§ Materials provided
=== Section Start ===
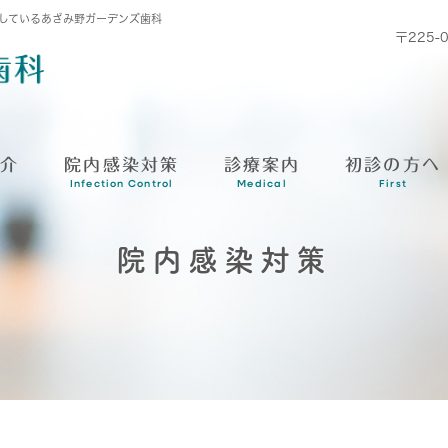
しているあざみ野ガーデンズ歯科
〒225
紹介
院内感染対策
診療案内
初診の方へ
Infection Control
Medical
First
院内感染対策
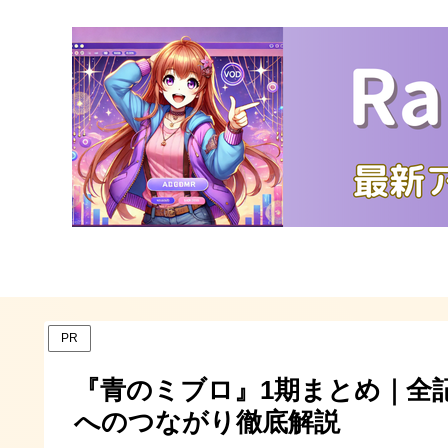
PR
『青のミブロ』1期まとめ｜全
へのつながり徹底解説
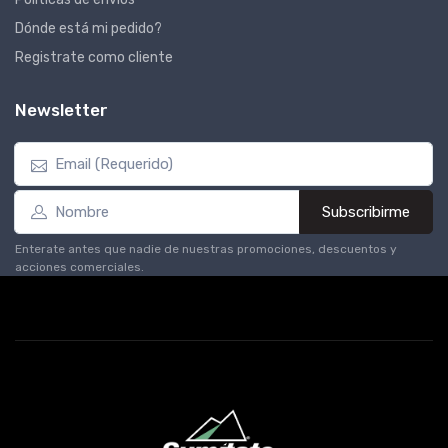
Dónde está mi pedido?
Registrate como cliente
Newsletter
Subscribirme
Enterate antes que nadie de nuestras promociones, descuentos y
acciones comerciales.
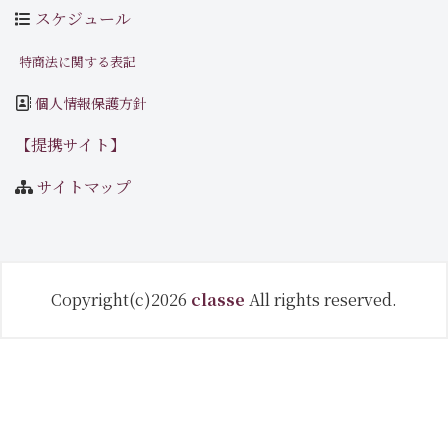
スケジュール
特商法に関する表記
個人情報保護方針
【提携サイト】
サイトマップ
Copyright(c)2026
classe
All rights reserved.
=== Section End ===
§ What is needed
Rewrite every line of text in the data above as a JSON list of strings, one string per line, leaving out blank lines. Leave the pictures out of the answer.

§ Answer
[
  "しているあざみ野ガーデンズ歯科",
  "〒225",
  "紹介",
  "院内感染対策",
  "診療案内",
  "初診の方へ",
  "Infection Control",
  "Medical",
  "First",
  "院内感染対策",
  "PR",
  "『青のミブロ』1期まとめ｜全",
  "へのつながり徹底解説",
  "Dónde está mi pedido?",
  "Registrate como cliente",
  "Newsletter",
  "Subscribirme",
  "Enterate antes que nadie de nuestras promociones, descuentos y",
  "acciones comerciales.",
  "スケジュール",
  "特商法に関する表記",
  "個人情報保護方針",
  "【提携サイト】",
  "サイトマップ",
  "Copyright(c)2026",
  "classe",
  "All rights reserved."
]